** Records to use **
# # # # # # #

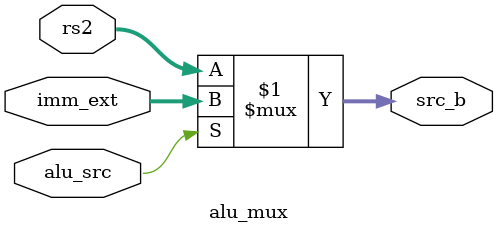
<source format=v>
module alu_mux (
	input				alu_src,
	input		[31:0]	rs2,      //output of register file
	input		[31:0]	imm_ext, //output of extend
	output 		[31:0]	src_b   //input of alu
	);
	
assign src_b = alu_src ? imm_ext : rs2;

endmodule 
</source>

# # # # # # #

** Job **
Please retype every record exactly, leaving the pictures out.

** Response to the task **
<source format=v>
module alu_mux (
	input				alu_src,
	input		[31:0]	rs2,      //output of register file
	input		[31:0]	imm_ext, //output of extend
	output 		[31:0]	src_b   //input of alu
	);
	
assign src_b = alu_src ? imm_ext : rs2;

endmodule 
</source>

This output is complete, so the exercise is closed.